Resultado da votação

(votos a favor/votos contra/abstenções)

109/1/6

1.   Conclusões e recomendações

1.1.

O Comité Económico e Social Europeu (CESE) toma conhecimento da proposta da Comissão Europeia de revogar as mudanças de hora sazonais. O CESE assinala uma série de limitações importantes relativas ao método, aos prazos e ao conteúdo. Por estas razões, considera essencial consagrar mais tempo ao debate e à análise da questão. A fim de garantir uma aplicação eficaz, harmonizada e consensual da proposta, é essencial chegar a um consenso alargado entre os cidadãos e contar com o apoio unânime de todos os Estados-Membros.

1.2.

O CESE reconhece o interesse de alguns cidadãos europeus em revogar o atual mecanismo que estabelece um sistema harmonizado de mudança da hora duas vezes por ano, como demonstrado na recente consulta pública em linha. Para o CESE, uma consulta pública em linha bem organizada constitui um instrumento capaz de indicar as preferências do público e de complementar os processos democráticos estabelecidos. O CESE lamenta que os governos nacionais e a sociedade civil organizada não tenham sido suficientemente consultados antes da publicação urgente da proposta.

1.3.

O CESE considera que a consulta pública da Comissão suscitou uma questão importante para alguns cidadãos da UE, principalmente porque este assunto foi discutido durante vários anos em alguns Estados-Membros, mas em outros não.

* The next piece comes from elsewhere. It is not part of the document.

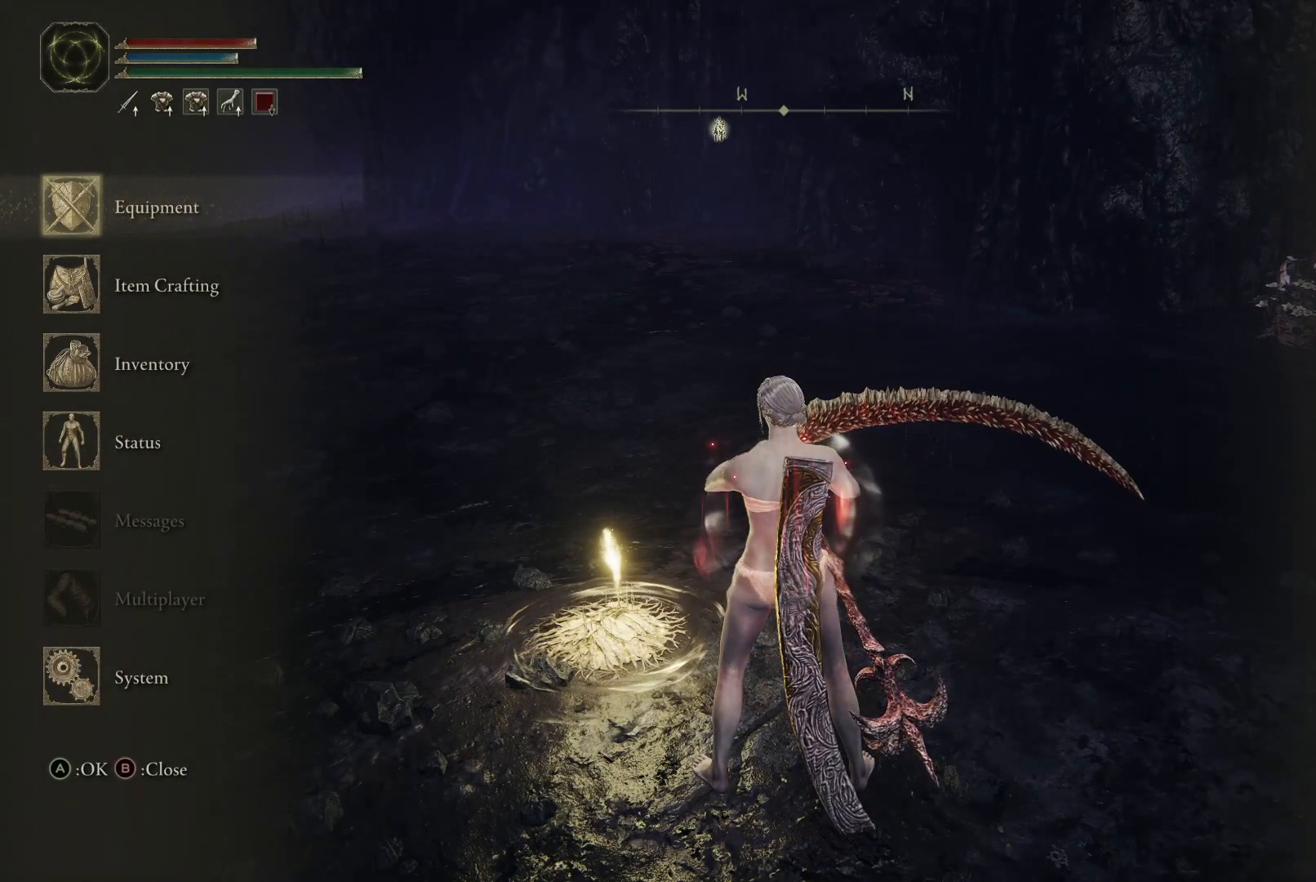
{"buttons": [], "left_stick": "up", "right_stick": "center", "events": []}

No entanto, a Comissão não teve devidamente em conta o facto de uma grande maioria dos participantes provir de um único país, de a proposta ter sido rejeitada em determinados Estados-Membros e de não haver uma clara unanimidade quanto aos verdadeiros benefícios que a abolição do atual sistema harmonizado poderá trazer, nem quanto à questão de ser preferível optar pela hora de verão ou pela hora de inverno.

1.4.

O CESE assinala que o procedimento urgente adotado pela Comissão foi criticado em vários Estados-Membros, tendo os cidadãos considerado que as prioridades da UE são outras (a crise económica, o desemprego, a imigração, etc.), o que pode prejudicar a aceitação social da iniciativa.

1.5.

A proposta de diretiva prevê que, atendendo ao princípio da subsidiariedade, cada Estado-Membro é livre de manter a hora de verão ou de inverno durante todo o ano, substituindo o atual sistema harmonizado que tem amplamente demonstrado a sua eficiência. O CESE, bem como a Comissão, considera que, para assegurar o atual nível de harmonização, é essencial haver unanimidade entre todos os Estados-Membros sobre a hora a selecionar. Caso contrário, a diferença horária entre os países que se encontram no mesmo fuso horário poderá provocar a fragmentação e a distorção do mercado interno.

1.6.

O CESE constata que a aplicação da iniciativa implicaria a reprogramação de todos os sistemas e dispositivos digitais a nível mundial, com um custo económico evidente para as empresas e os governos e um eventual impacto nas pessoas. A transição para um novo sistema horário exigirá um longo período de teste das TIC, antes da entrada em vigor deste sistema, a fim de assegurar a sua aplicação efetiva. No caso de um resultado negativo da avaliação de impacto prevista para 2024, seria inconcebível reverter com celeridade o sistema, tendo em conta que tal acarretaria custos económicos e prejudicaria a credibilidade das instituições europeias. Uma vez mais, é visível a necessidade de dispor-se de mais tempo para aprofundar os estudos, alargar a recolha de dados, estabelecer a vontade política e aumentar a aceitação pela sociedade e pelos cidadãos, antes de submeter os Estados, os cidadãos e as empresas a uma mudança tão delicada.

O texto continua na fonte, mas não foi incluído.